Introduction to decision tree classifiers

A decision tree consists of a binary tree with a cut on one variable specified at each node except at the leaf nodes, which have no child nodes. A leaf node may be either a signal leaf or a background leaf. The rest of the nodes may be referred to as split nodes.

An event of unknown class is classified by tracing its path through the tree until a leaf node is reached.

Classification example

An example is the easiest way to understand how decision trees work. Below is a visualization of the first decision tree from the ABC example.

Example decision tree.

To see how a single decision tree classifies an event, consider the following sample event:

Variable

a

b

c

Value

2

1.7

120

Using the example decision tree, the event is classified as follows:

  1. At the root node (the one at the top), the cut is at \(b = 1.58\). This event has \(b = 1.7\), so it descends to the right.

  2. At the 2nd node, the cut is at \(b = 1.93\); this event descends to the left.

  3. At the 3rd node, the cut is at \(c = 96.7\); this event descends to the right.
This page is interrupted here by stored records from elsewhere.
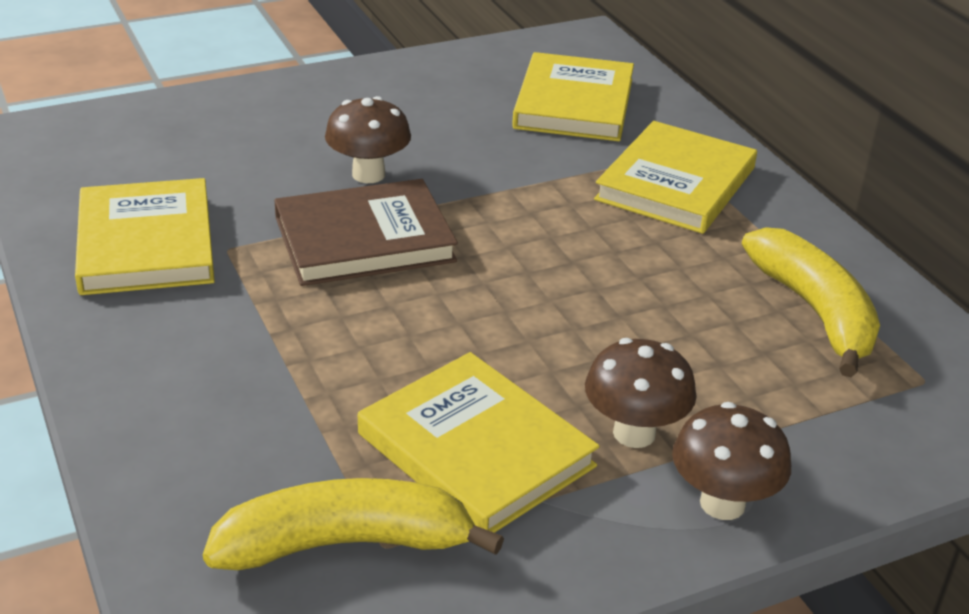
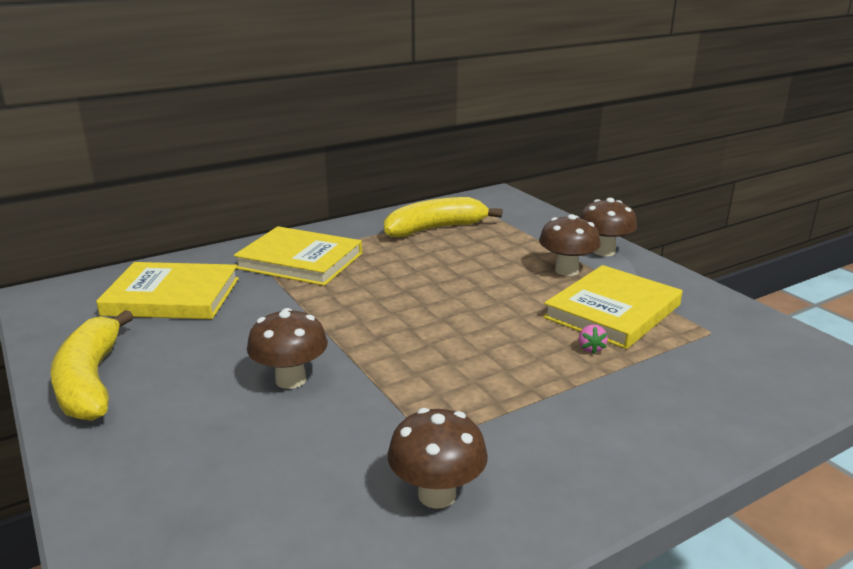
camera: 95 degrees left, 10 degrees down
(146, 244) = (437, 494): yellow book -> brown mushroom
(345, 544) = (720, 343): yellow banana -> yellow banana (91, 381)
(364, 239) = (397, 371): brown book -> none
(370, 399) = (590, 348): none -> pink strawberry

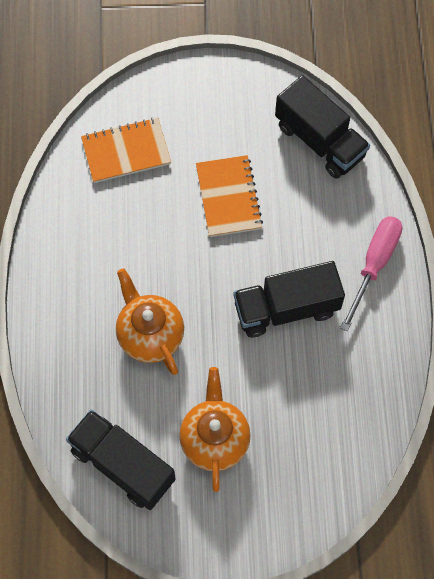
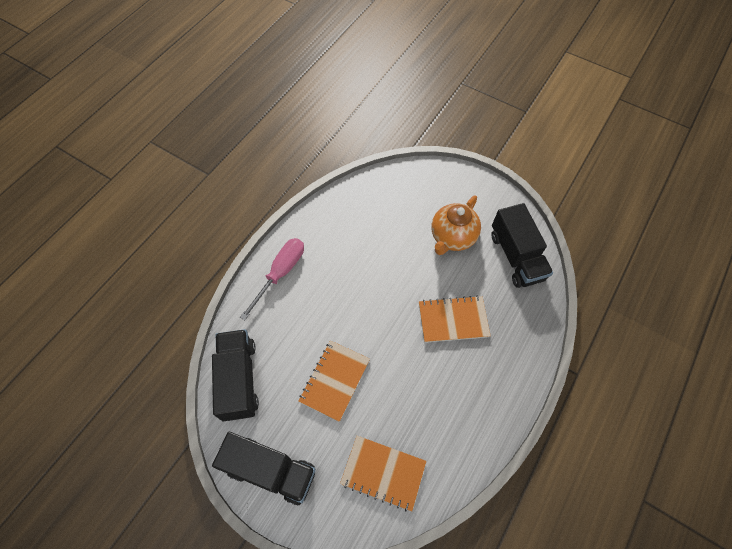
camera: 145 degrees left, 5 degrees down
(150, 335) = (453, 320): orange teapot -> orange notebook
(286, 308) = (355, 282): black truck -> black truck (270, 470)
(374, 265) = (280, 273): pink screwdriver -> pink screwdriver turned 150 degrees clockwise

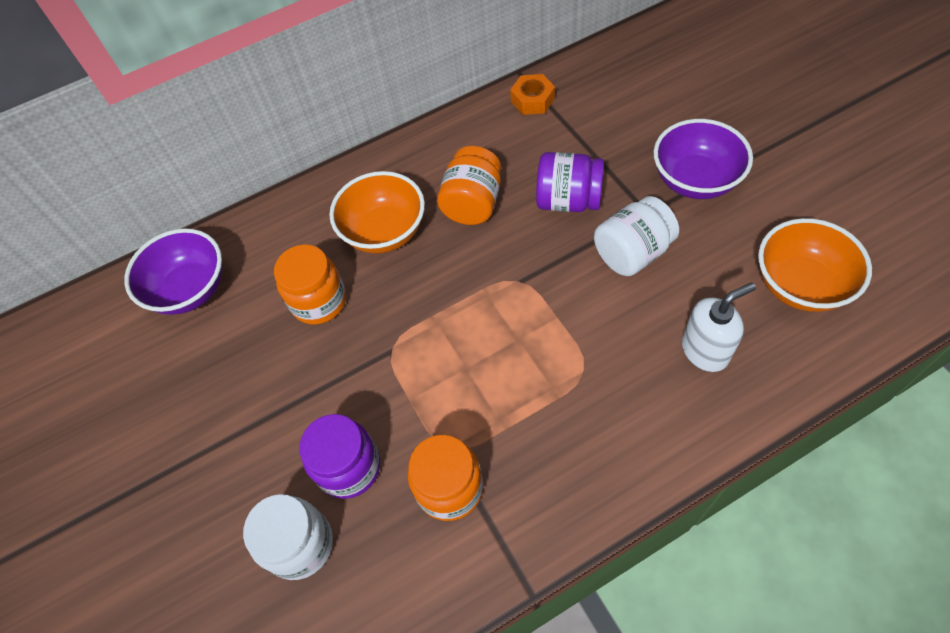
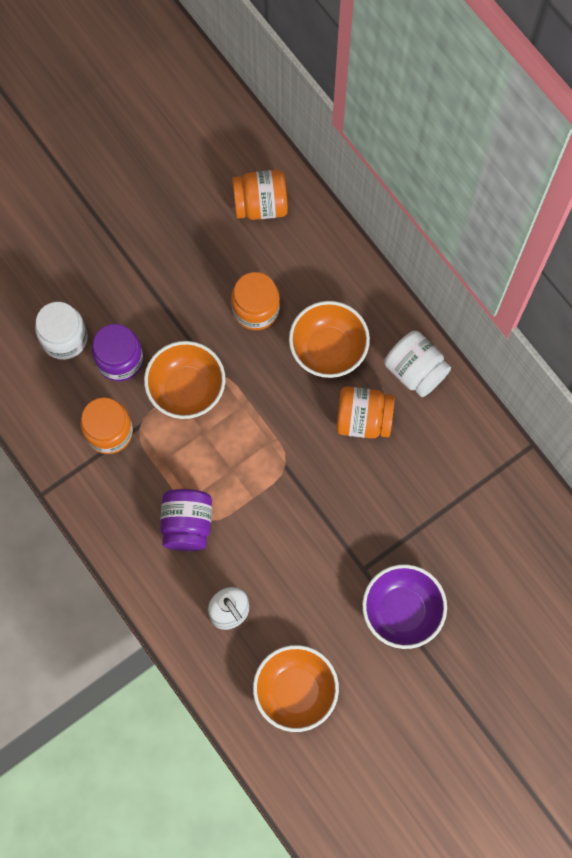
camera: 75 degrees right, 15 degrees up
(190, 289) = (260, 205): purple bowl -> orange jar
(405, 385) = (186, 389): none -> orange bowl
(532, 100) = (493, 461): orange nut -> none
(568, 200) = (372, 501): purple jar -> purple jar (187, 524)
(632, 253) = (319, 556): white jar -> white jar (415, 370)

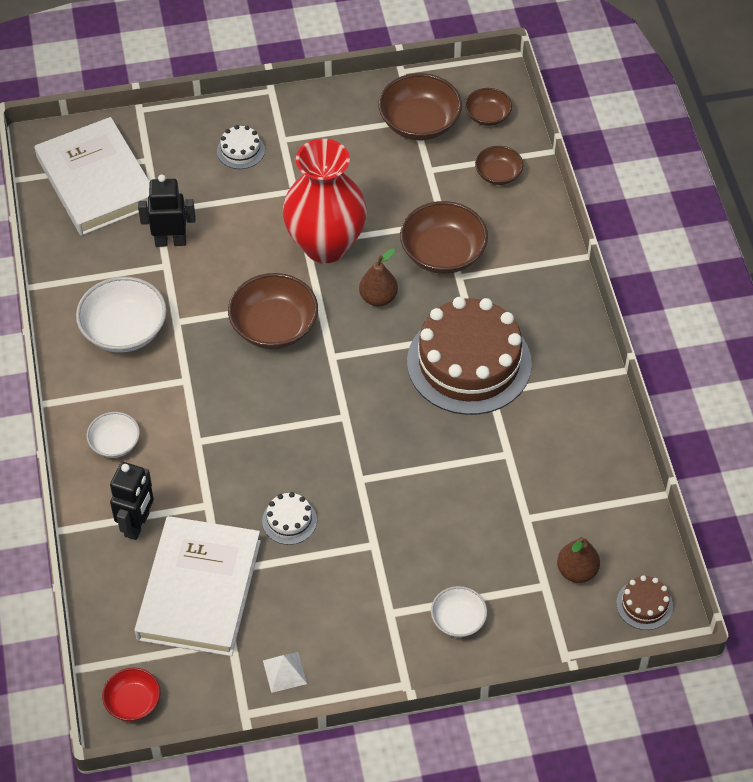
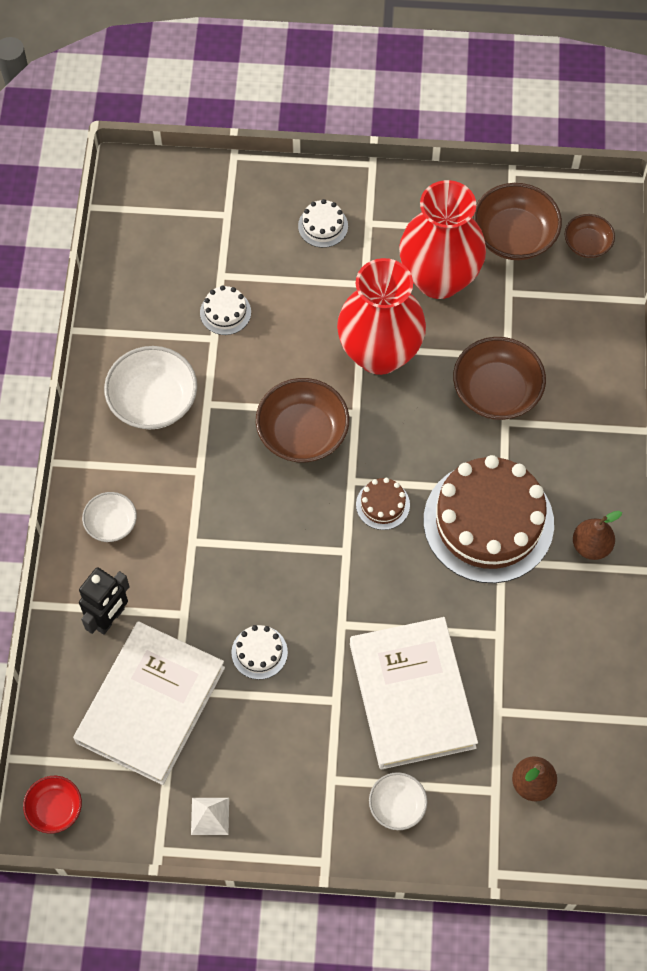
camera: 15 degrees right, 10 degrees up
(97, 181) = (170, 227): white book -> white book (412, 695)
(170, 241) = (225, 312): black robot -> white cake
(361, 172) = (439, 278): none -> red vase
(378, 298) = (416, 426): brown pear -> brown pear (591, 546)
(498, 174) = (579, 314): brown bowl -> none
(644, 604) = (590, 839): brown cake -> brown cake (382, 505)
  4. The event lands in a signal leaf.

Thus, on the -1 to +1 scale used by pybdt, this event will be scored +1 by this decision tree.

Some definitions

We can define the following quantities for each node, based on the events in the training example which pass through (for splits) or end up in (for leaves) that node:

  • \(w_s\)

    The total weight of signal training events in this node.

  • \(w_b\)

    The total weight of background training events in this node.

  • \(W\)

    The total weight of training events in this node: \(W=w_s+w_b\).

  • \(n_s\)

    The number of signal training events in this node.

  • \(n_b\)

    The number of background training events in this node.

  • \(N\)

    The total number of training events in this node: \(N=n_s+n_b\).

  • \(p\)

    The signal purity in this node: \(p = w_s / (w_s + w_b)\). Note that \(1 - p = w_b / (w_s + w_b)\) is the background purity in this node.

We use the following quantities for the \(i\) th event:

  • \(x_i\)

    The set of cut variable values for the event.

  • \(y_i\)

    The true identity of an event: +1 for signal events, -1 for background events.

  • \(w_i\)

    The weight of the event.

  • \(s_i\)

    The score of the event.

Scoring using purity information

Node purity may be taken as an indicator of signal-like-ness. Assuming that the training samples were representative, an event landing in a higher purity leaf may be more likely to be correctly classified than an event in a lower purity leaf. Thus, there are two ways to score an event: with or without purity information. We may denote a score using purity information as \(s_p\).

In the classification example above, purity information was not used. The example event could only receive a score of either -1 or +1. For a single decision tree, using purity information amounts to calculating a score by simply scaling the leaf node purity: \(s_p = 2p - 1\). Thus, the example event receives a purity score of \(s_p = 0.592\).

Decision tree training

Decision tree training is a recursive process. At a given node, an ensemble of signal training events and background training events remains. Each variable is histogrammed — the number of bins may be chosen by the user — and then the algorithm considers placing a cut at each bin boundary in each histogram. The cut which most increases the signal-background separation is chosen. The training samples are split according to the cut: events on the less-than side go to a new node to the left, and events on the greater-than side go to a new node to the right. The process is repeated recursively for the left and right subsamples. Training continues until a stopping criterion is reached. A leaf is a signal leaf if \(p>1/2\) or a background leaf if \(p<1/2\).

Quantifying cut effectiveness

For each cut variable and value considered, the total weight of signal and background training events which would descend to the left and right, \(W_L\) and \(W_R\) are calculated. Then the child node purities are calculated: \(p_L\) and \(p_R\). Given the purity, a separation criterion may be calculated. Here are the available separation criteria available in pybdt:

  • gini (the default)

    \(S_G(p) = p\cdot(1-p)\)

  • cross entropy

    \(S_C(p) = -p\cdot\ln(p) - (1-p)\cdot\ln(1 - p)\)

  • misclassification error

    \(S_M(p) = 1 - \max (p, 1-p)\)

With the separation criterion specified by the user, the separation gain is calculated for each cut considered: \(\Delta S = W\cdot S(p) - W_L\!\cdot S(p_L) - W_R\!\cdot S(p_R)\). Whichever cut maximizes the separation gain \(\Delta S\) will be selected.

Stopping criteria

Splitting continues until one of the following conditions is reached:

  • The user-specified maximum depth is reached.

  • A node has either only signal or only background training events remaining.

  • The best cut would result in a node with less than the user-specified minimum number of events.